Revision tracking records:
= = = =

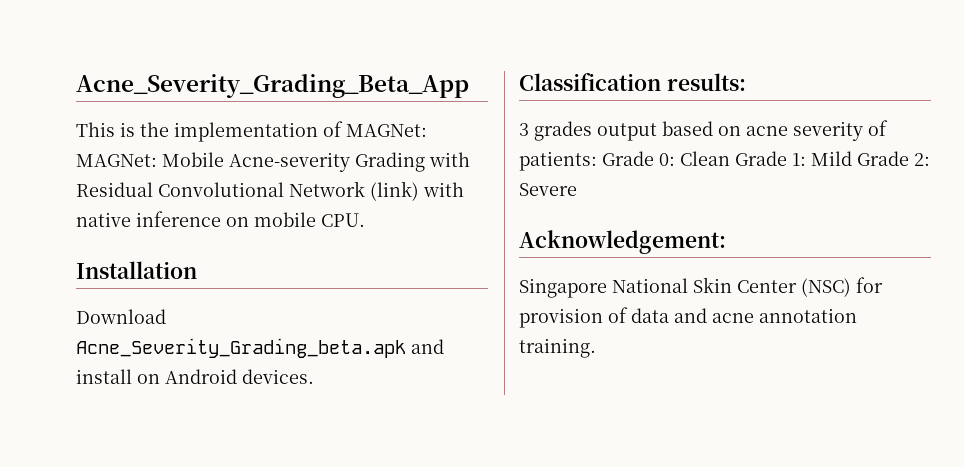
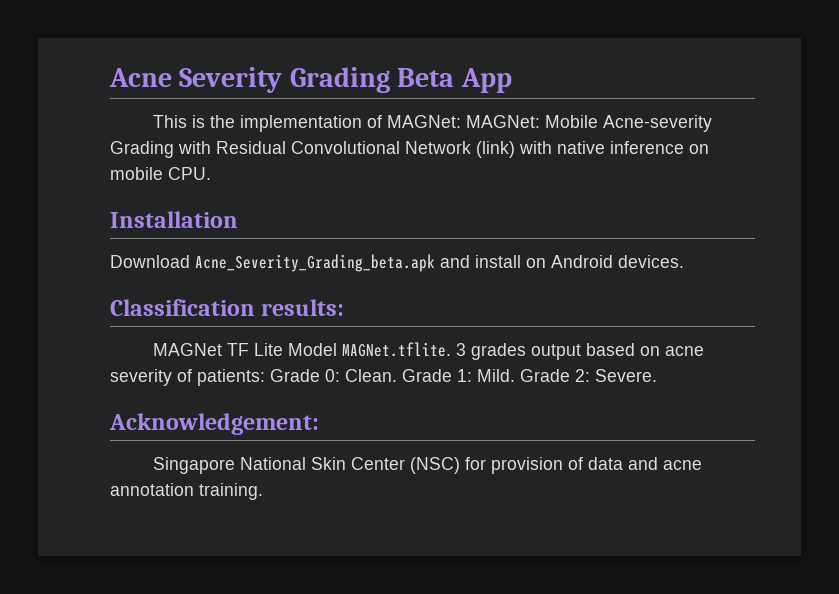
[76,74,469,98] Acne_Severity_Grading_Beta_App -> [109,67,512,93] Acne Severity Grading Beta App
(746, 82) none -> [153,342,452,357] MAGNet TF Lite Model MAGNet.tflite.
[680,151,730,166] Clean -> [345,369,397,382] Clean.
[811,151,852,166] Mild -> [477,369,515,382] Mild.
[519,183,577,196] Severe -> [595,369,657,382] Severe.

= = = =

If an entry holds a picture, skip the picture and print the rest of the data exactly.

Response to this exercise |
[76,74,469,98] Acne_Severity_Grading_Beta_App -> [109,67,512,93] Acne Severity Grading Beta App
(746, 82) none -> [153,342,452,357] MAGNet TF Lite Model MAGNet.tflite.
[680,151,730,166] Clean -> [345,369,397,382] Clean.
[811,151,852,166] Mild -> [477,369,515,382] Mild.
[519,183,577,196] Severe -> [595,369,657,382] Severe.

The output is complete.